Introduction
I have a Class that inherits from UserControl
, inside this class I expose a child TextBox
control:
Public NotInheritable Class MyUserControl: Inherits UserControl
...
''' <summary>
''' Gets the inner TextBox of this user control container.
''' </summary>
<Browsable(True),
EditorBrowsable(EditorBrowsableState.Always),
DesignerSerializationVisibility(DesignerSerializationVisibility.Content)>
<Description("The textbox control.")>
Public ReadOnly Property TextBox As TextBox
Get
Return Me.textbox1
End Get
End Property
<Browsable(False),
EditorBrowsable(EditorBrowsableState.Advanced),
DesignerSerializationVisibility(DesignerSerializationVisibility.Visible)>
Private WithEvents textbox1 As New TextBox With {...}
Public Sub New()
...
Dim container As New ContainerControl
container.Controls.Add(Me.textbox1)
Me.Controls.Add(container)
...
End Sub
...
End Class
Problem
I just would like to be able to use the Handles
statement at design time to let IntelliSense list that child TextBox events in the same way that we can use this feature to list and suscribe to the events of a default TextBox like in this example:
But when I try the same above with my user-contorl, the Handles
statement does not recognize the child TextBox neither its events because the TextBox
property seems not to be visible in that way, but note that I set the visibility of that member as Public
and it is a Withevents
member as I shown above in the introduction.
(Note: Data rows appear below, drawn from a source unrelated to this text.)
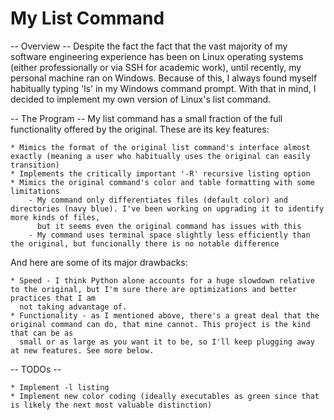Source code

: # My List Command

-- Overview --
Despite the fact the fact that the vast majority of my software engineering experience has been on Linux operating systems (either professionally or via SSH for academic work), until recently, my personal machine ran on Windows. Because of this, I always found myself habitually typing 'ls' in my Windows command prompt. With that in mind, I decided to implement my own version of Linux's list command.

-- The Program --
My list command has a small fraction of the full functionality offered by the original. These are its key features:

    * Mimics the format of the original list command's interface almost exactly (meaning a user who habitually uses the original can easily transition)
    * Implements the critically important '-R' recursive listing option
    * Mimics the original command's color and table formatting with some limitations
        - My command only differentiates files (default color) and directories (navy blue). I've been working on upgrading it to identify more kinds of files,
          but it seems even the original command has issues with this
        - My command uses terminal space slightly less efficiently than the original, but funcionally there is no notable difference
        

And here are some of its major drawbacks:

    * Speed - I think Python alone accounts for a huge slowdown relative to the original, but I'm sure there are optimizations and better practices that I am
      not taking advantage of.
    * Functionality - as I mentioned above, there's a great deal that the original command can do, that mine cannot. This project is the kind that can be as 
      small or as large as you want it to be, so I'll keep plugging away at new features. See more below.
      
-- TODOs --

    * Implement -l listing
    * Implement new color coding (ideally executables as green since that is likely the next most valuable distinction)
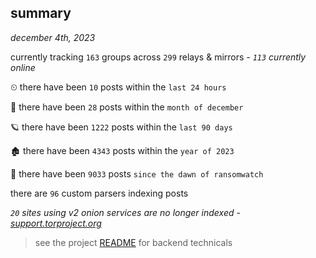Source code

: 
## summary
_december 4th, 2023_

currently tracking `163` groups across `299` relays & mirrors - _`113` currently online_

⏲ there have been `10` posts within the `last 24 hours`

🦈 there have been `28` posts within the `month of december`

🪐 there have been `1222` posts within the `last 90 days`

🏚 there have been `4343` posts within the `year of 2023`

🦕 there have been `9033` posts `since the dawn of ransomwatch`

there are `96` custom parsers indexing posts

_`20` sites using v2 onion services are no longer indexed - [support.torproject.org](https://support.torproject.org/onionservices/v2-deprecation/)_

> see the project [README](https://github.com/joshhighet/ransomwatch#ransomwatch--) for backend technicals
On the other hand, the TextBox
property of my user-control is accesible manually, I can type the property name and the event name so this event-handler below will compile and works ok:
Private Sub MyUserControl_TextBox_TextChanged(sender As Object, e As EventArgs) _
Handles MyUserControl.TextBox.TextChanged
End Sub
The problem is that with that event-handler added into my source-code, when I return to the Visual GUI Builder of Visual Studio it throws this error:
So I cannot acces the Visual Builder until I remove the event-handler that is handling the child TextBox of my user-control.
The most weird thing is that as I said I cannot list the events using the Handles
statement neither manually suscribe to them because it throws that error, but the events are accesible inside the control's property grid of the visual builder and if I double-click on an event name it generates the event-handler (that I cannot use as I explained), this is just ridiculous:
Question
I'm doing something wrong?, how to fix that visual builder Error?
The most important thing, how I could use the Handles
statement as normally for the child textbox control of my user-control?.
Answer requisites
To easy solve the problem about the Handles
statement and also about the Visual Builder I know that I just could add an additional reference to the child textbox of my user-control in this way:
Private WithEvents tb As TextBox = MyUserControlInstance.TextBox
Private Sub tb_TextChanged(sender As Object, e As EventArgs) _
Handles tb.TextChanged
End Sub
Or else I could expose the events of that child textbox from the "top-level" of my UserControl class, but that will be a nightmare of code-writting because I don't know if that task could be automated.
Those tricky things will not let me to understand and solve the real problem, I think that my question and my problem is clear, I will avoid "solutions" like those that are more a "patch" than a solution.